Google segna l’ennesimo gol contro Oracle nella perdurante contesa legale sul copyright e i brevetti di Android (Java), e a questo punto la partita potrebbe anche finire 4 a zero: il giudice ha stabilito che le API contese nel caso non possono essere protette dal copyright, ragion per cui Google non ha nulla da pagare a Oracle.
La sentenza del giudice Alsop arriva a breve distanza dal pronunciamento della giuria sui brevetti Java , e stabilisce ancora una volta il non luogo a procedere nei confronti di Mountain View. È vero, ci sono similitudini tra le due implementazioni di Java (quella di Oracle e quella di Android), ma il giudice ha stabilito che tali similitudini non hanno importanza nel caso in oggetto.
Secondo le norme stabilite dal Copyright Act, dice la sentenza , “quando c’è un solo modo per esprimere un’idea o una funzione, allora chiunque è libero di farlo e nessuno può monopolizzare quella espressione”. Il codice scritto da Google ricade dunque in pieno regime di fair use e nulla ha a che fare con le rivendicazioni di Oracle.

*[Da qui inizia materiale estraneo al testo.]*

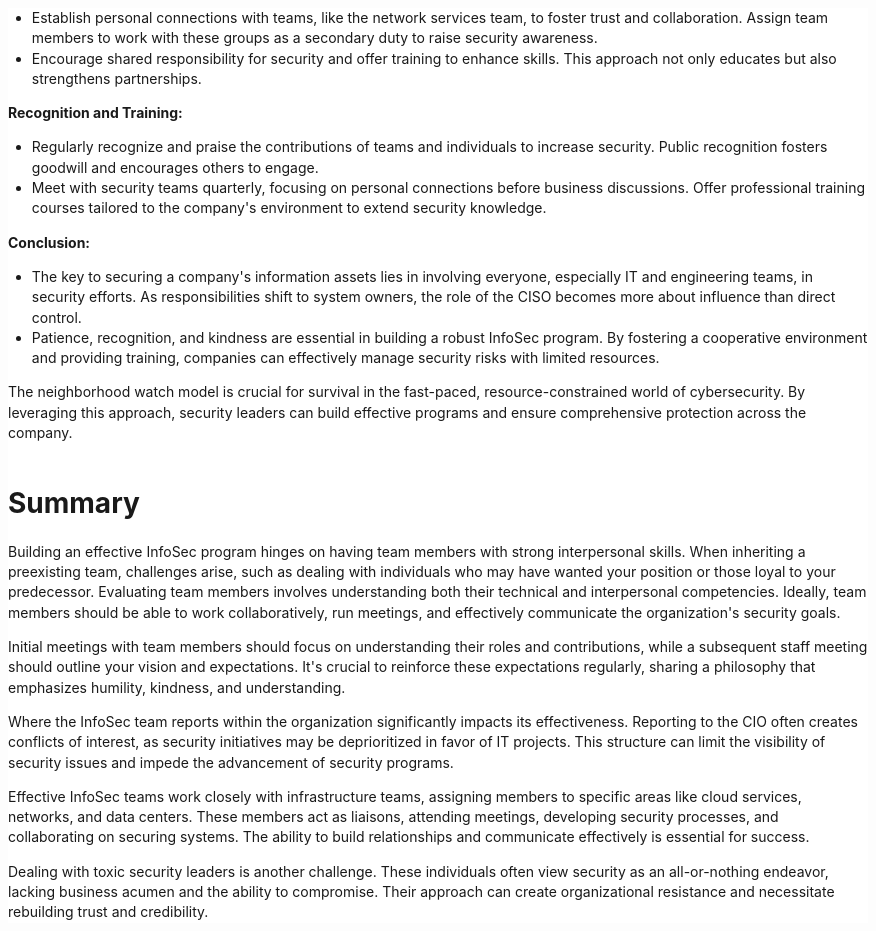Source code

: - Establish personal connections with teams, like the network services team, to foster trust and collaboration. Assign team members to work with these groups as a secondary duty to raise security awareness.
- Encourage shared responsibility for security and offer training to enhance skills. This approach not only educates but also strengthens partnerships.

**Recognition and Training:**

- Regularly recognize and praise the contributions of teams and individuals to increase security. Public recognition fosters goodwill and encourages others to engage.
- Meet with security teams quarterly, focusing on personal connections before business discussions. Offer professional training courses tailored to the company's environment to extend security knowledge.

**Conclusion:**

- The key to securing a company's information assets lies in involving everyone, especially IT and engineering teams, in security efforts. As responsibilities shift to system owners, the role of the CISO becomes more about influence than direct control.
- Patience, recognition, and kindness are essential in building a robust InfoSec program. By fostering a cooperative environment and providing training, companies can effectively manage security risks with limited resources.

The neighborhood watch model is crucial for survival in the fast-paced, resource-constrained world of cybersecurity. By leveraging this approach, security leaders can build effective programs and ensure comprehensive protection across the company.



# Summary

Building an effective InfoSec program hinges on having team members with strong interpersonal skills. When inheriting a preexisting team, challenges arise, such as dealing with individuals who may have wanted your position or those loyal to your predecessor. Evaluating team members involves understanding both their technical and interpersonal competencies. Ideally, team members should be able to work collaboratively, run meetings, and effectively communicate the organization's security goals.

Initial meetings with team members should focus on understanding their roles and contributions, while a subsequent staff meeting should outline your vision and expectations. It's crucial to reinforce these expectations regularly, sharing a philosophy that emphasizes humility, kindness, and understanding.

Where the InfoSec team reports within the organization significantly impacts its effectiveness. Reporting to the CIO often creates conflicts of interest, as security initiatives may be deprioritized in favor of IT projects. This structure can limit the visibility of security issues and impede the advancement of security programs.

Effective InfoSec teams work closely with infrastructure teams, assigning members to specific areas like cloud services, networks, and data centers. These members act as liaisons, attending meetings, developing security processes, and collaborating on securing systems. The ability to build relationships and communicate effectively is essential for success.

Dealing with toxic security leaders is another challenge. These individuals often view security as an all-or-nothing endeavor, lacking business acumen and the ability to compromise. Their approach can create organizational resistance and necessitate rebuilding trust and credibility.
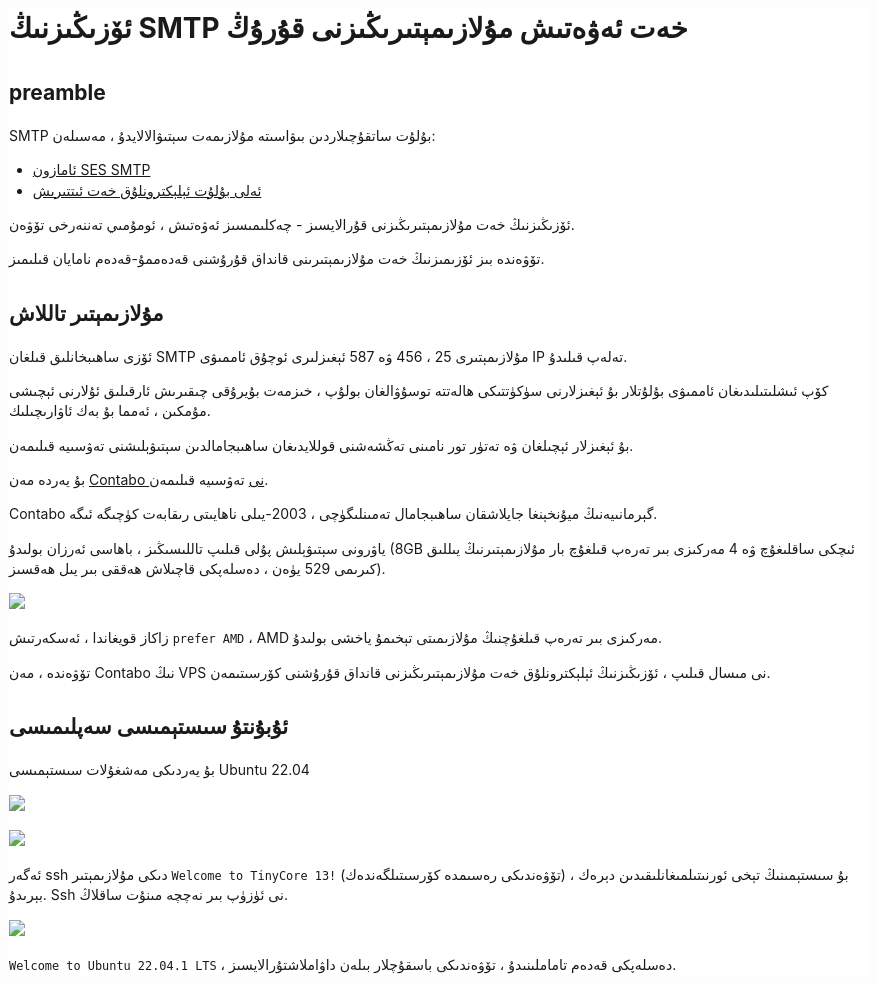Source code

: # ئۆزىڭىزنىڭ SMTP خەت ئەۋەتىش مۇلازىمېتىرىڭىزنى قۇرۇڭ

## preamble

SMTP بۇلۇت ساتقۇچىلاردىن بىۋاسىتە مۇلازىمەت سېتىۋالالايدۇ ، مەسىلەن:

* [ئامازون SES SMTP](https://docs.aws.amazon.com/ses/latest/dg/send-email-smtp.html)
* [ئەلى بۇلۇت ئېلېكترونلۇق خەت ئىتتىرىش](https://www.alibabacloud.com/help/directmail/latest/three-mail-sending-methods)

ئۆزىڭىزنىڭ خەت مۇلازىمېتىرىڭىزنى قۇرالايسىز - چەكلىمىسىز ئەۋەتىش ، ئومۇمىي تەننەرخى تۆۋەن.

تۆۋەندە بىز ئۆزىمىزنىڭ خەت مۇلازىمېتىرىنى قانداق قۇرۇشنى قەدەممۇ-قەدەم نامايان قىلىمىز.

## مۇلازىمېتىر تاللاش

ئۆزى ساھىبخانلىق قىلغان SMTP مۇلازىمېتىرى 25 ، 456 ۋە 587 ئېغىزلىرى ئوچۇق ئاممىۋى IP تەلەپ قىلىدۇ.

كۆپ ئىشلىتىلىدىغان ئاممىۋى بۇلۇتلار بۇ ئېغىزلارنى سۈكۈتتىكى ھالەتتە توسۇۋالغان بولۇپ ، خىزمەت بۇيرۇقى چىقىرىش ئارقىلىق ئۇلارنى ئېچىشى مۇمكىن ، ئەمما بۇ بەك ئاۋارىچىلىك.

بۇ ئېغىزلار ئېچىلغان ۋە تەتۈر تور نامىنى تەڭشەشنى قوللايدىغان ساھىبجامالدىن سېتىۋېلىشنى تەۋسىيە قىلىمەن.

بۇ يەردە مەن [Contabo نى](https://contabo.com) تەۋسىيە قىلىمەن.

Contabo گېرمانىيەنىڭ ميۇنخېنغا جايلاشقان ساھىبجامال تەمىنلىگۈچى ، 2003-يىلى ناھايىتى رىقابەت كۈچىگە ئىگە.

ياۋرونى سېتىۋېلىش پۇلى قىلىپ تاللىسىڭىز ، باھاسى ئەرزان بولىدۇ (8GB ئىچكى ساقلىغۇچ ۋە 4 مەركىزى بىر تەرەپ قىلغۇچ بار مۇلازىمېتىرنىڭ يىللىق كىرىمى 529 يۈەن ، دەسلەپكى قاچىلاش ھەققى بىر يىل ھەقسىز).

![](https://pub-b8db533c86124200a9d799bf3ba88099.r2.dev/2023/03/UoAQkwY.webp)

زاكاز قويغاندا ، ئەسكەرتىش `prefer AMD` ، AMD مەركىزى بىر تەرەپ قىلغۇچنىڭ مۇلازىمىتى تېخىمۇ ياخشى بولىدۇ.

تۆۋەندە ، مەن Contabo نىڭ VPS نى مىسال قىلىپ ، ئۆزىڭىزنىڭ ئېلېكترونلۇق خەت مۇلازىمېتىرىڭىزنى قانداق قۇرۇشنى كۆرسىتىمەن.

## ئۇبۇنتۇ سىستېمىسى سەپلىمىسى

بۇ يەردىكى مەشغۇلات سىستېمىسى Ubuntu 22.04

![](https://pub-b8db533c86124200a9d799bf3ba88099.r2.dev/2023/03/smpIu1F.webp)

![](https://pub-b8db533c86124200a9d799bf3ba88099.r2.dev/2023/03/m7Mwjwr.webp)

ئەگەر ssh دىكى مۇلازىمېتىر `Welcome to TinyCore 13!` (تۆۋەندىكى رەسىمدە كۆرسىتىلگەندەك) ، بۇ سىستېمىنىڭ تېخى ئورنىتىلمىغانلىقىدىن دېرەك بېرىدۇ. Ssh نى ئۈزۈپ بىر نەچچە مىنۇت ساقلاڭ.

![](https://pub-b8db533c86124200a9d799bf3ba88099.r2.dev/2023/03/-qKACz9.webp)

`Welcome to Ubuntu 22.04.1 LTS` ، دەسلەپكى قەدەم تاماملىنىدۇ ، تۆۋەندىكى باسقۇچلار بىلەن داۋاملاشتۇرالايسىز.
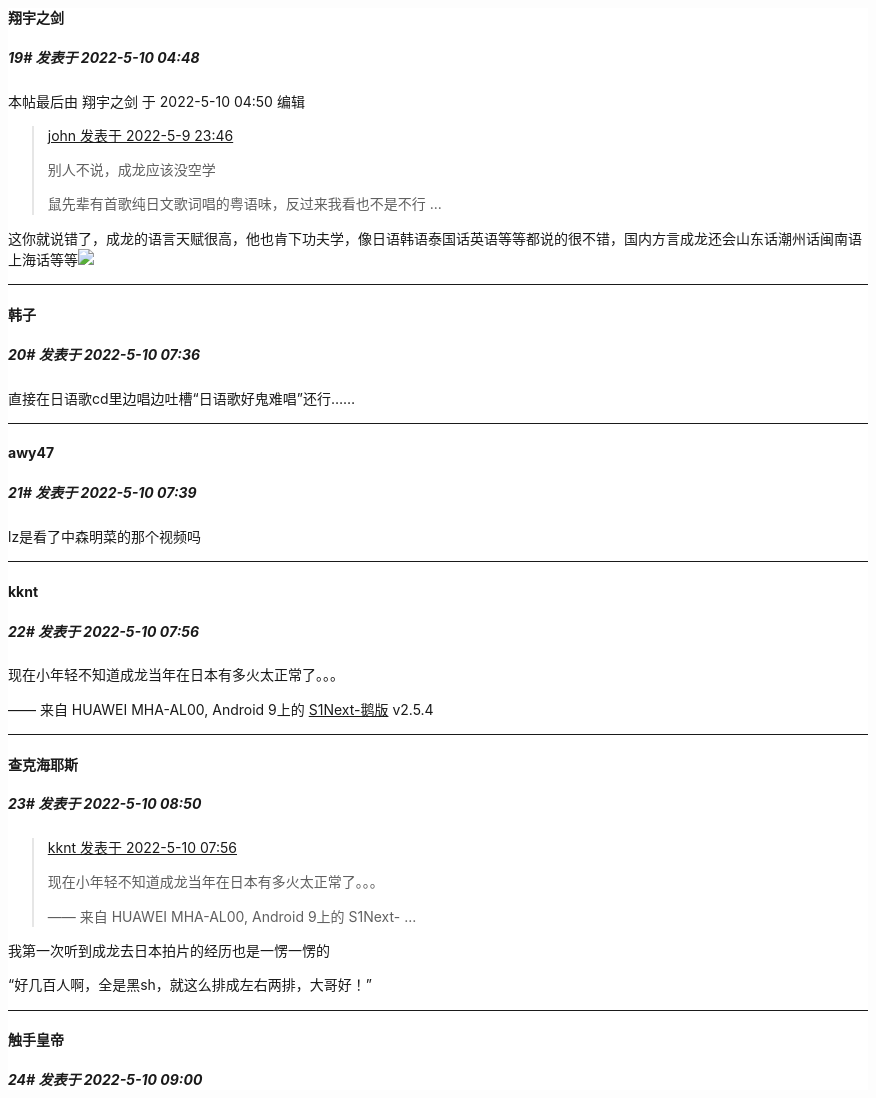 ####  翔宇之剑  
##### 19#       发表于 2022-5-10 04:48

 本帖最后由 翔宇之剑 于 2022-5-10 04:50 编辑 
<blockquote><a href="httphttps://bbs.saraba1st.com/2b/forum.php?mod=redirect&amp;goto=findpost&amp;pid=55760031&amp;ptid=2068711" target="_blank">john 发表于 2022-5-9 23:46</a>

别人不说，成龙应该没空学

鼠先辈有首歌纯日文歌词唱的粤语味，反过来我看也不是不行 ...</blockquote>

这你就说错了，成龙的语言天赋很高，他也肯下功夫学，像日语韩语泰国话英语等等都说的很不错，国内方言成龙还会山东话潮州话闽南语上海话等等<img src="https://static.saraba1st.com/image/smiley/face2017/053.png" referrerpolicy="no-referrer">

*****

####  韩子  
##### 20#       发表于 2022-5-10 07:36

直接在日语歌cd里边唱边吐槽“日语歌好鬼难唱”还行……

*****

####  awy47  
##### 21#       发表于 2022-5-10 07:39

lz是看了中森明菜的那个视频吗

*****

####  kknt  
##### 22#       发表于 2022-5-10 07:56

现在小年轻不知道成龙当年在日本有多火太正常了。。。

—— 来自 HUAWEI MHA-AL00, Android 9上的 [S1Next-鹅版](https://github.com/ykrank/S1-Next/releases) v2.5.4

*****

####  查克海耶斯  
##### 23#       发表于 2022-5-10 08:50

<blockquote><a href="httphttps://bbs.saraba1st.com/2b/forum.php?mod=redirect&amp;goto=findpost&amp;pid=55761377&amp;ptid=2068711" target="_blank">kknt 发表于 2022-5-10 07:56</a>

现在小年轻不知道成龙当年在日本有多火太正常了。。。

—— 来自 HUAWEI MHA-AL00, Android 9上的 S1Next- ...</blockquote>
我第一次听到成龙去日本拍片的经历也是一愣一愣的

“好几百人啊，全是黑sh，就这么排成左右两排，大哥好！”

*****

####  触手皇帝  
##### 24#       发表于 2022-5-10 09:00
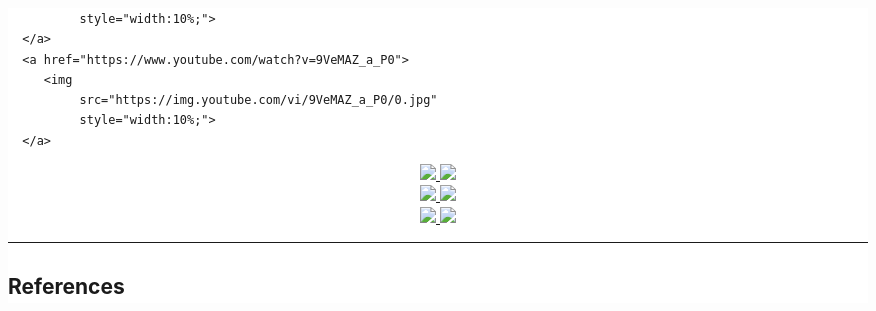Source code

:               style="width:10%;">
      </a>
      <a href="https://www.youtube.com/watch?v=9VeMAZ_a_P0">
         <img 
              src="https://img.youtube.com/vi/9VeMAZ_a_P0/0.jpg" 
              style="width:10%;">
      </a>
</div>
<div align="center">
      <a href="https://www.youtube.com/watch?v=Mu0wBrNFNhA">
         <img 
              src="https://img.youtube.com/vi/Mu0wBrNFNhA/0.jpg" 
              style="width:10%;">
      </a>
      <a href="https://www.youtube.com/watch?v=U04qgT231pE">
         <img 
              src="https://img.youtube.com/vi/U04qgT231pE/0.jpg" 
              style="width:10%;">
      </a>
</div>
<div align="center">
      <a href="https://www.youtube.com/watch?v=noubIxTD0P4">
         <img 
              src="https://img.youtube.com/vi/noubIxTD0P4/0.jpg" 
              style="width:10%;">
      </a>
      <a href="https://www.youtube.com/watch?v=6Kg0kzLIWto">
         <img 
              src="https://img.youtube.com/vi/6Kg0kzLIWto/0.jpg" 
              style="width:10%;">
      </a>
</div>
<div align="center">
      <a href="https://www.youtube.com/watch?v=ySIznKDMyp8">
         <img 
              src="https://img.youtube.com/vi/ySIznKDMyp8/0.jpg" 
              style="width:10%;">
      </a>
      <a href="https://www.youtube.com/watch?v=73Mo-niPcJc">
         <img 
              src="https://img.youtube.com/vi/73Mo-niPcJc/0.jpg" 
              style="width:10%;">
      </a>
</div>

---

## References
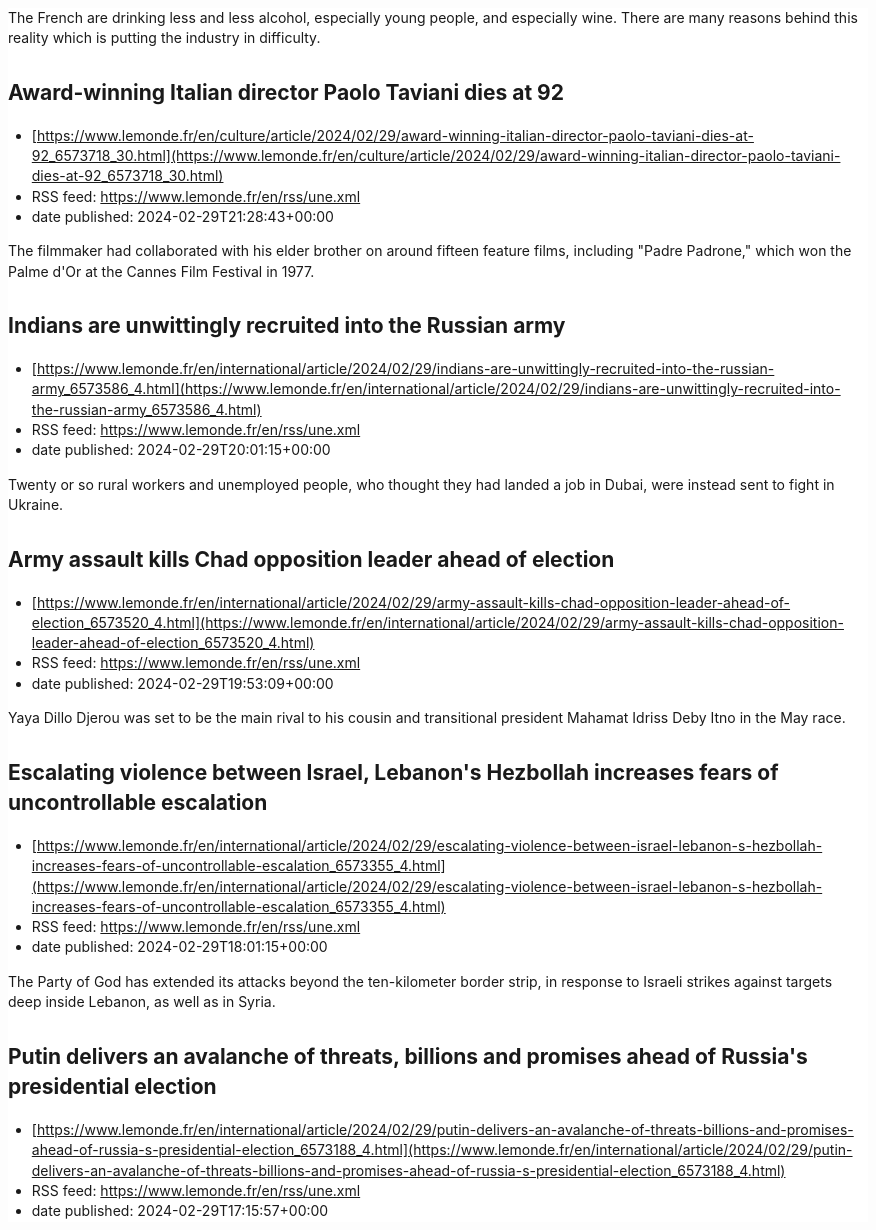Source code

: The French are drinking less and less alcohol, especially young people, and especially wine. There are many reasons behind this reality which is putting the industry in difficulty.

## Award-winning Italian director Paolo Taviani dies at 92
 - [https://www.lemonde.fr/en/culture/article/2024/02/29/award-winning-italian-director-paolo-taviani-dies-at-92_6573718_30.html](https://www.lemonde.fr/en/culture/article/2024/02/29/award-winning-italian-director-paolo-taviani-dies-at-92_6573718_30.html)
 - RSS feed: https://www.lemonde.fr/en/rss/une.xml
 - date published: 2024-02-29T21:28:43+00:00

The filmmaker had collaborated with his elder brother on around fifteen feature films, including "Padre Padrone," which won the Palme d'Or at the Cannes Film Festival in 1977.

## Indians are unwittingly recruited into the Russian army
 - [https://www.lemonde.fr/en/international/article/2024/02/29/indians-are-unwittingly-recruited-into-the-russian-army_6573586_4.html](https://www.lemonde.fr/en/international/article/2024/02/29/indians-are-unwittingly-recruited-into-the-russian-army_6573586_4.html)
 - RSS feed: https://www.lemonde.fr/en/rss/une.xml
 - date published: 2024-02-29T20:01:15+00:00

Twenty or so rural workers and unemployed people, who thought they had landed a job in Dubai, were instead sent to fight in Ukraine.

## Army assault kills Chad opposition leader ahead of election
 - [https://www.lemonde.fr/en/international/article/2024/02/29/army-assault-kills-chad-opposition-leader-ahead-of-election_6573520_4.html](https://www.lemonde.fr/en/international/article/2024/02/29/army-assault-kills-chad-opposition-leader-ahead-of-election_6573520_4.html)
 - RSS feed: https://www.lemonde.fr/en/rss/une.xml
 - date published: 2024-02-29T19:53:09+00:00

Yaya Dillo Djerou was set to be the main rival to his cousin and transitional president Mahamat Idriss Deby Itno in the May race.

## Escalating violence between Israel, Lebanon's Hezbollah increases fears of uncontrollable escalation
 - [https://www.lemonde.fr/en/international/article/2024/02/29/escalating-violence-between-israel-lebanon-s-hezbollah-increases-fears-of-uncontrollable-escalation_6573355_4.html](https://www.lemonde.fr/en/international/article/2024/02/29/escalating-violence-between-israel-lebanon-s-hezbollah-increases-fears-of-uncontrollable-escalation_6573355_4.html)
 - RSS feed: https://www.lemonde.fr/en/rss/une.xml
 - date published: 2024-02-29T18:01:15+00:00

The Party of God has extended its attacks beyond the ten-kilometer border strip, in response to Israeli strikes against targets deep inside Lebanon, as well as in Syria.

## Putin delivers an avalanche of threats, billions and promises ahead of Russia's presidential election
 - [https://www.lemonde.fr/en/international/article/2024/02/29/putin-delivers-an-avalanche-of-threats-billions-and-promises-ahead-of-russia-s-presidential-election_6573188_4.html](https://www.lemonde.fr/en/international/article/2024/02/29/putin-delivers-an-avalanche-of-threats-billions-and-promises-ahead-of-russia-s-presidential-election_6573188_4.html)
 - RSS feed: https://www.lemonde.fr/en/rss/une.xml
 - date published: 2024-02-29T17:15:57+00:00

Mountain View si dice naturalmente molto soddisfatta per la sentenza, evidenziando come essa ristabilisca “il principio secondo cui i linguaggi informatici aperti e interoperabili formano una base essenziale per lo sviluppo software”. “È una buona giornata per la collaborazione e l’innovazione”, conclude Google.
Di natura opposta è invece la reazione di Oracle alla sentenza del giudice Alsop: l’interoperabilità a cui si riferisce Google non tiene conto del fatto “indisputabile” che Google ha “deliberatamente eliminato l’interoperabilità fra Android e le altre piattaforme Java” invalidando la stessa premessa di pervasività che ha dato origine al progetto Java. Per questo Oracle perseguirà “con vigore” la concessione dell’appello nei confronti di una sentenza a suo dire sbagliata.